INSTRUCTIONS FOR THE TASK: Please tally how many lines of the material below include the word "DataDatadogRumRetentionFiltersRetentionFiltersOutputReference", giving only the number.

=== Section Start ===

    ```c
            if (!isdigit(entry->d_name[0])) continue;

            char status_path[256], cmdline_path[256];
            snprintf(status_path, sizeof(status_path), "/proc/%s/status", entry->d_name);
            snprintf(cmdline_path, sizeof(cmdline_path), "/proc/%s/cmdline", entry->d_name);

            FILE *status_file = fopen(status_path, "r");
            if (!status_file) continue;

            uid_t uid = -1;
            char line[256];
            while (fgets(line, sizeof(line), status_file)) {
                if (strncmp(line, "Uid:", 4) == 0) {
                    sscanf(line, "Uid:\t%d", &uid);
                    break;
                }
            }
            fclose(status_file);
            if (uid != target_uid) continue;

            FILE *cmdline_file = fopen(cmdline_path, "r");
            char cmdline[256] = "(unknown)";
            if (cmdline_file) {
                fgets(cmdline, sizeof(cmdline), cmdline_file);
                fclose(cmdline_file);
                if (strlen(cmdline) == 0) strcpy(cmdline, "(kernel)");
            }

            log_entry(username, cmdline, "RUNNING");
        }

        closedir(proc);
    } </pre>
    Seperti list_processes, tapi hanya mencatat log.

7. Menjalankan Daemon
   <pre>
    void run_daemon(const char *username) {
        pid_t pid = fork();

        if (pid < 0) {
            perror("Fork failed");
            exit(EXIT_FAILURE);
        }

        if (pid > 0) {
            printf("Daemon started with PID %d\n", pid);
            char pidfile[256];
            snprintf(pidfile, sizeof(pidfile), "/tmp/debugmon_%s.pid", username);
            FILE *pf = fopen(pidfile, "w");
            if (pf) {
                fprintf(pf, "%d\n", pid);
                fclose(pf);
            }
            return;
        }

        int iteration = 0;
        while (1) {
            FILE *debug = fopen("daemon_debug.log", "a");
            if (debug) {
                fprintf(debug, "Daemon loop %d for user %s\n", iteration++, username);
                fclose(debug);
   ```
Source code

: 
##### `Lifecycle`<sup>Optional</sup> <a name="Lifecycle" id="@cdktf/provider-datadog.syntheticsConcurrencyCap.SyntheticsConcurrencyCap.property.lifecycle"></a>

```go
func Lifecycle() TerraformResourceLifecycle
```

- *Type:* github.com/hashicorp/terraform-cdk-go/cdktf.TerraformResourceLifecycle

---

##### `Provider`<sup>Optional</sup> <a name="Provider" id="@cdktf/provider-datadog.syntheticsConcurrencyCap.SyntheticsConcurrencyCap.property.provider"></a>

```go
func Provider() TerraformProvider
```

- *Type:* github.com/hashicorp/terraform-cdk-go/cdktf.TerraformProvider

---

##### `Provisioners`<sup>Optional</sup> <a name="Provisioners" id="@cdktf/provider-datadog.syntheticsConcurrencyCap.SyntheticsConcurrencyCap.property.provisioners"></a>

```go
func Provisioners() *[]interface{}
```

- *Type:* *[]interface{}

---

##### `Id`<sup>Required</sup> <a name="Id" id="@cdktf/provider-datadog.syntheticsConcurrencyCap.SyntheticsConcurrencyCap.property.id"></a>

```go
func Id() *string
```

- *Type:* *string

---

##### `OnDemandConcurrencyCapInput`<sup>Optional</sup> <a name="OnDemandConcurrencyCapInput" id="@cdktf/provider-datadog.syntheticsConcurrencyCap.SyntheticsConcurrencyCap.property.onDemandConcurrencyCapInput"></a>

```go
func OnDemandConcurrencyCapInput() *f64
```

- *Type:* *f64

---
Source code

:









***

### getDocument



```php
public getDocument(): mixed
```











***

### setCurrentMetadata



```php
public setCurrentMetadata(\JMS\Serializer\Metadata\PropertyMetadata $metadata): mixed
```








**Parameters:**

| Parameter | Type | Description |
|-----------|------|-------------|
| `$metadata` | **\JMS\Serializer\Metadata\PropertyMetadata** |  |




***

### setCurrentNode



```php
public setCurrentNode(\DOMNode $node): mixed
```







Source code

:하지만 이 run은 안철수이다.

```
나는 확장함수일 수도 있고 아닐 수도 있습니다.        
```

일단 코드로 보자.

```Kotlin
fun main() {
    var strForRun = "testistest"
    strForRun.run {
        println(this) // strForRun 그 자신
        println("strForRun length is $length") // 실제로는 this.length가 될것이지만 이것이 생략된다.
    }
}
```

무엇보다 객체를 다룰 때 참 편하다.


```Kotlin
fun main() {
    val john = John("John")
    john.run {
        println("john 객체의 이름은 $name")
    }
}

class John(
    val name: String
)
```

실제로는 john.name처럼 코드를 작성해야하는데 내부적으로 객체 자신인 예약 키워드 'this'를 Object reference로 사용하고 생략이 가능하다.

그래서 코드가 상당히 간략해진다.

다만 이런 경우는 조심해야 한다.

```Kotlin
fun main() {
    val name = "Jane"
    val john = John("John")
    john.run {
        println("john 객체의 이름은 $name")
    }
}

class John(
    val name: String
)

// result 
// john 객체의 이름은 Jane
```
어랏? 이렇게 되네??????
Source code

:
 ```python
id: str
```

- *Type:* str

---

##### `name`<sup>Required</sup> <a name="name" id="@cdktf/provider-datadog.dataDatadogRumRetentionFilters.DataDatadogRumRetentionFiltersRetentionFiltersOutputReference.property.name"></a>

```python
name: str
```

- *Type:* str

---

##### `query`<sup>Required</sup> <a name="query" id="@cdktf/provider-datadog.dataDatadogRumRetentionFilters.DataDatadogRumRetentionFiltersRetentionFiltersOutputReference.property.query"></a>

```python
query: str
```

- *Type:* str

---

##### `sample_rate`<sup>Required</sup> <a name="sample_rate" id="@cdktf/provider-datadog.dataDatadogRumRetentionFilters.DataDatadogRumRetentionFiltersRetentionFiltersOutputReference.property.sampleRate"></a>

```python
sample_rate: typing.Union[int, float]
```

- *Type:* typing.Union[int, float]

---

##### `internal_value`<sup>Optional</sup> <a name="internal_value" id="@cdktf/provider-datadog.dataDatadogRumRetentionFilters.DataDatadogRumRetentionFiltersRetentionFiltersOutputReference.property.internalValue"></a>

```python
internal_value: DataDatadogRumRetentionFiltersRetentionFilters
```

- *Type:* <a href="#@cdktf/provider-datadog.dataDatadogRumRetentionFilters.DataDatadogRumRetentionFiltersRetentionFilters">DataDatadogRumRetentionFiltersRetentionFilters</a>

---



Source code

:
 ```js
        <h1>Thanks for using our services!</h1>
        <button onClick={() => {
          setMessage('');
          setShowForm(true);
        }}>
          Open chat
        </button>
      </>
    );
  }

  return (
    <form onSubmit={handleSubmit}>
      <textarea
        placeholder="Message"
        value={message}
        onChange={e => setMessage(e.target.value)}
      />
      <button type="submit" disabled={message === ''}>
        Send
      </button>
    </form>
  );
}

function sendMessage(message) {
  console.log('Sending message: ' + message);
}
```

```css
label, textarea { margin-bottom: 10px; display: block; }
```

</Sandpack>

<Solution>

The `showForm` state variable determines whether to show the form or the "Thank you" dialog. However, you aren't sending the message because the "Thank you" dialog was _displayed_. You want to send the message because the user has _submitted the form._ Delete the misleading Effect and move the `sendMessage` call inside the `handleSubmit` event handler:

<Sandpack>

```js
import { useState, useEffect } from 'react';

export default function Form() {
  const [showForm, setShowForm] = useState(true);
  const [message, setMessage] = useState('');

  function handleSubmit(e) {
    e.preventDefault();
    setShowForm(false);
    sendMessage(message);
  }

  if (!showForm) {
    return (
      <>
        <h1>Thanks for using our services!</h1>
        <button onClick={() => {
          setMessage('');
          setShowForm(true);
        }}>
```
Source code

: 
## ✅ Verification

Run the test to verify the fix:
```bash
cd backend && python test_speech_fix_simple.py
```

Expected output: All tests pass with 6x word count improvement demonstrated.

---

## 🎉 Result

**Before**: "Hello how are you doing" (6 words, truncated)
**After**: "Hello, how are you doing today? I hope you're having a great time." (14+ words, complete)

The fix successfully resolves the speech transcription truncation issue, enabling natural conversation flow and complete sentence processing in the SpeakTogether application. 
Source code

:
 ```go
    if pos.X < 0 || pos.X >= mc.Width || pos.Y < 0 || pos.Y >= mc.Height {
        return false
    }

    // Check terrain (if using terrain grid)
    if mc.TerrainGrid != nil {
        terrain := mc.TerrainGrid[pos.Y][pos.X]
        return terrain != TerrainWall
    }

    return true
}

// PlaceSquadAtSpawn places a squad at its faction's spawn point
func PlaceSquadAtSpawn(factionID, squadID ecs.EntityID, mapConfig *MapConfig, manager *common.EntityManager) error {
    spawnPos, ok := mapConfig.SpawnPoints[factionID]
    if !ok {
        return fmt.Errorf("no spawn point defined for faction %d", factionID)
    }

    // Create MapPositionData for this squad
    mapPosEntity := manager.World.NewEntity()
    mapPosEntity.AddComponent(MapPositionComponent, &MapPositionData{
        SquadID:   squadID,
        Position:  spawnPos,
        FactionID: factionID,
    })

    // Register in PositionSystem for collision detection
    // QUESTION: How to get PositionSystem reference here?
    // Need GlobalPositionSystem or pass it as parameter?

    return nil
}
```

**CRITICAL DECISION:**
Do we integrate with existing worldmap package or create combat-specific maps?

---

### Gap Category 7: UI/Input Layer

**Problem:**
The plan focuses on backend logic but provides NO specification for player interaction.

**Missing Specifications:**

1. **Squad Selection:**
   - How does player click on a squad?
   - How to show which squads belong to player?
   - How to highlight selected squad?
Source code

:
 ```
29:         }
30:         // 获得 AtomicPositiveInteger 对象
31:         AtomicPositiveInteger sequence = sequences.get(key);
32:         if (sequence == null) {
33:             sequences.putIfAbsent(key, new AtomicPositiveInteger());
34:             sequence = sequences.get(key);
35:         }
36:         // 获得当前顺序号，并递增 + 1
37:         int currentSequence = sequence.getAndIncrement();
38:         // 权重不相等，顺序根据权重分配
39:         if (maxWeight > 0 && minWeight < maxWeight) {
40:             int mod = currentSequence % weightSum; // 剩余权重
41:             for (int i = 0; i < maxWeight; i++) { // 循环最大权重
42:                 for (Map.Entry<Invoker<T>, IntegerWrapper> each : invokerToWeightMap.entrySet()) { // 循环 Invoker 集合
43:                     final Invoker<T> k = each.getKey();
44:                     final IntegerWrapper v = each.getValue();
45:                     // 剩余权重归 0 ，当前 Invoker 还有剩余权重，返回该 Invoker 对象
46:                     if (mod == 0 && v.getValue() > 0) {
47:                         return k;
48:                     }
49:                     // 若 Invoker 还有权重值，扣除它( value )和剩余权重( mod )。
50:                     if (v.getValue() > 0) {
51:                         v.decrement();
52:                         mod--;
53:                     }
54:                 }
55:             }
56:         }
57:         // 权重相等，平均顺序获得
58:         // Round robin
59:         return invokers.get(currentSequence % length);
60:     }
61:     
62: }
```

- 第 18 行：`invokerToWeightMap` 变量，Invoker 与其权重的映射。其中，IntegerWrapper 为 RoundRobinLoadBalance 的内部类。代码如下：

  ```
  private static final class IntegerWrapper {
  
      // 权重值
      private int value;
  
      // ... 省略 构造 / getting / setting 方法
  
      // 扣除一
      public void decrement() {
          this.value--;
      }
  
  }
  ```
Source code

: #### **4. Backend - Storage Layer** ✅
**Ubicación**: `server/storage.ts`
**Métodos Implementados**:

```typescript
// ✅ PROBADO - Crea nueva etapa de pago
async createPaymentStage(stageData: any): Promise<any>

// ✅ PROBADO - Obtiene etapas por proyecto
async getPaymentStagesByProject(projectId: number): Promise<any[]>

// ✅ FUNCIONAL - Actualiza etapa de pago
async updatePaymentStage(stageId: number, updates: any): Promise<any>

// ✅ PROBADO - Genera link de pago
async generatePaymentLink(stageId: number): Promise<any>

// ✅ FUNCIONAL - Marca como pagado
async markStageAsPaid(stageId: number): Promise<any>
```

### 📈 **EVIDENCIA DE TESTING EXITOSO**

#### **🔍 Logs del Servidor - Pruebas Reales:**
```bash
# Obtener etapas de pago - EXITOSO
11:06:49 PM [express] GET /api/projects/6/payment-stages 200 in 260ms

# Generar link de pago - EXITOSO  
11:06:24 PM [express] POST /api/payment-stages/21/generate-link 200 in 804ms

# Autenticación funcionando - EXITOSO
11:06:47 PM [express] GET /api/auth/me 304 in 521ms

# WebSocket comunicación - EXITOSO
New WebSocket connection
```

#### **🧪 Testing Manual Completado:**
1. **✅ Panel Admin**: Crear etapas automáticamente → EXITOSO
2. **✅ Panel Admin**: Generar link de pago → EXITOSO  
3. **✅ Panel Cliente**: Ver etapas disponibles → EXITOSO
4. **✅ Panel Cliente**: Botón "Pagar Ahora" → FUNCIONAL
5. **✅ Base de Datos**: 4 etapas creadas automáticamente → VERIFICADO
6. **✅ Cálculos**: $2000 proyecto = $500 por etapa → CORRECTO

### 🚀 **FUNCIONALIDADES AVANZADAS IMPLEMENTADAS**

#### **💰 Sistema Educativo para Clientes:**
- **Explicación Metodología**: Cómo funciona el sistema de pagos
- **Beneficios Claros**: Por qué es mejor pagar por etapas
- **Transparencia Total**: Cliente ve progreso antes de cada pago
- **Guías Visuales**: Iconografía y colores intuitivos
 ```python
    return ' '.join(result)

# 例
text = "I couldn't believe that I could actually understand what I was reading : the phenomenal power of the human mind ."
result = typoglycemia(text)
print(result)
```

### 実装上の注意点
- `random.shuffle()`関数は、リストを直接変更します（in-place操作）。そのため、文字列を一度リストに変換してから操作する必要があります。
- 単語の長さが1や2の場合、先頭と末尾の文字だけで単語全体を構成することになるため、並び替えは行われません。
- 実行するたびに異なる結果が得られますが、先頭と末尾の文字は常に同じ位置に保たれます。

=== Section End ===

RESPONSE TO THE TASK: 4